◆ Excerpted data:
--- START ---
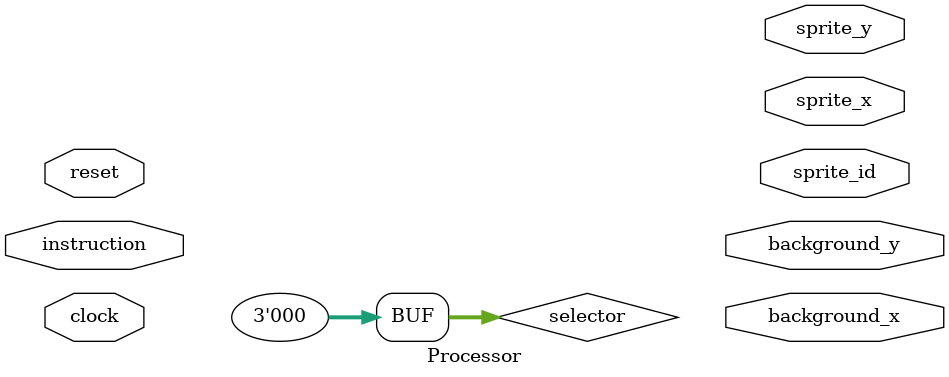
<source format=v>
module Processor #(
	parameter PROGRAM_FILE_PATH = "",
	parameter DATA_WIDTH = 32
)(
	input wire clock,
	input wire reset,
	input wire [DATA_WIDTH-1:0] instruction,
	
	// Outputs to background and sprite modules
	output reg [9:0] background_x,
	output reg [9:0] background_y,
	output reg [9:0] sprite_x,
	output reg [9:0] sprite_y,
	output reg [4:0] sprite_id
);
	
	// Architecture constants
	localparam integer PROGRAM_COUNTER_ADDRESS_WIDTH = 20;
	localparam integer PROGRAM_COUNTER_SELECTOR_SIZE = 2;
	localparam integer MEMORY_ADDRESS_WIDTH = 15;
	
	// Programmable functions
	localparam FUNCTION_SPRITE_LEVEL = 5'b00001;
	localparam FUNCTION_SPRITE_POS = 5'b00010;
	localparam FUNCTION_SPRITE_COLLISION_BG = 5'b00011;
	localparam FUNCTION_SPRITE_COLLISION_SP = 5'b00100;
	localparam FUNCTION_PUT_IMAGE = 5'b00101;
	localparam FUNCTION_WAIT_VSYNC = 5'b00110;
	
	// Internal wires
	wire [MEMORY_ADDRESS_WIDTH-1:0] fetch_address;
	wire [DATA_WIDTH-1:0] fetch_instruction;
	wire [DATA_WIDTH-1:0] fetched_instruction;
	wire [MEMORY_ADDRESS_WIDTH-1:0] fetched_address;
	wire [DATA_WIDTH-1:0] immediate;
	
	// Decode wires
	wire [4:0] instruction_code;
	wire [4:0] R, Rd, Rs, Rb, M;
	
	// Internal registers
	reg [2:0] selector = 0;
	
	// ProgramCounter (PC) component
	ProgramCounter #(
		.WORD_SIZE(MEMORY_ADDRESS_WIDTH)
	) ProgramCounter_instance(
		.clock(clock),
		.reset(reset),
		.instruction(instruction),
		.selector(selector),
		.out(fetch_address)
	);
	
	// Memory component
	Memory #(
		.ADDRESS_WIDTH(MEMORY_ADDRESS_WIDTH),
		.DATA_WIDTH(DATA_WIDTH),
		.INITIAL_MEMORY_DATA_PATH(PROGRAM_FILE_PATH)
	) Memory_instance(
		.write(1'b0),
		.read(1'b1),
		.address(fetch_address),
		.out(fetch_instruction)
	);
	
	// Fetch component
	Fetch #(
		.ADDRESS_WIDTH(MEMORY_ADDRESS_WIDTH),
		.DATA_WIDTH(DATA_WIDTH)
	) Fetch_instance(
		.clock(clock),
		.reset(reset),
		.fetch_address(fetch_address),
		.fetch_instruction(fetch_instruction),
		.fetched_address(fetched_address),
		.fetched_instruction(fetched_instruction)
	);

	// Extensor component
	Extensor #(
		.DATA_WIDTH(DATA_WIDTH)
	) Extensor_instance(
		.instruction(fetched_instruction),
		.immediate(immediate)
	);
	
	// Decode component
	Decode Decode_instance(
		.clock(clock),
		.reset(reset),
		.instruction_set(fetched_instruction),
		.instruction_code(instruction_code),
		.immediate(immediate),
		.R(Rd1),
		.Rd(Rd),
		.Rs(Rs),
		.Rb(Rb),
		.M(M)		
	);

endmodule

</source>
--- END ---
◆ Exercise requirements: Collect every line from the records above that contains the word "immediate".

◆ Answer to the exercise:
	wire [DATA_WIDTH-1:0] immediate;
		.immediate(immediate)
		.immediate(immediate),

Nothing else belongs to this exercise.